## What you have to do
Would you please return the line containing "Thetahealing em PORTUGAL by Sofia" and all the lines after it through the end of the records below, unchanged and on their own?

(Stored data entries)

※

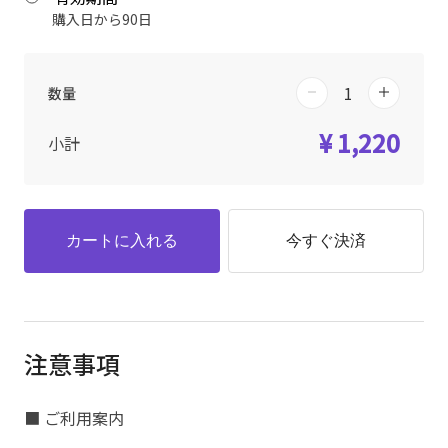
購入日から90日
数量
¥ 1,220
小計
カートに入れる
今すぐ決済
注意事項
■ ご利用案内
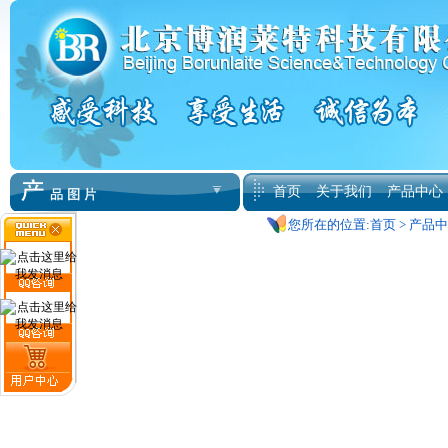
首页
关于我们
产品中心
您所在的位置:
首页
>
产品中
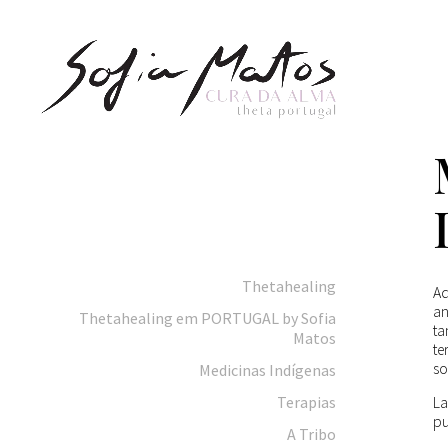
Thetahealing
Aq
an
Thetahealing em PORTUGAL by Sofia
t
Matos
te
so
Medicinas Indígenas
Terapias
La
pu
A Tribo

※

## Reply
Thetahealing em PORTUGAL by Sofia
t
Matos
te
so
Medicinas Indígenas
Terapias
La
pu
A Tribo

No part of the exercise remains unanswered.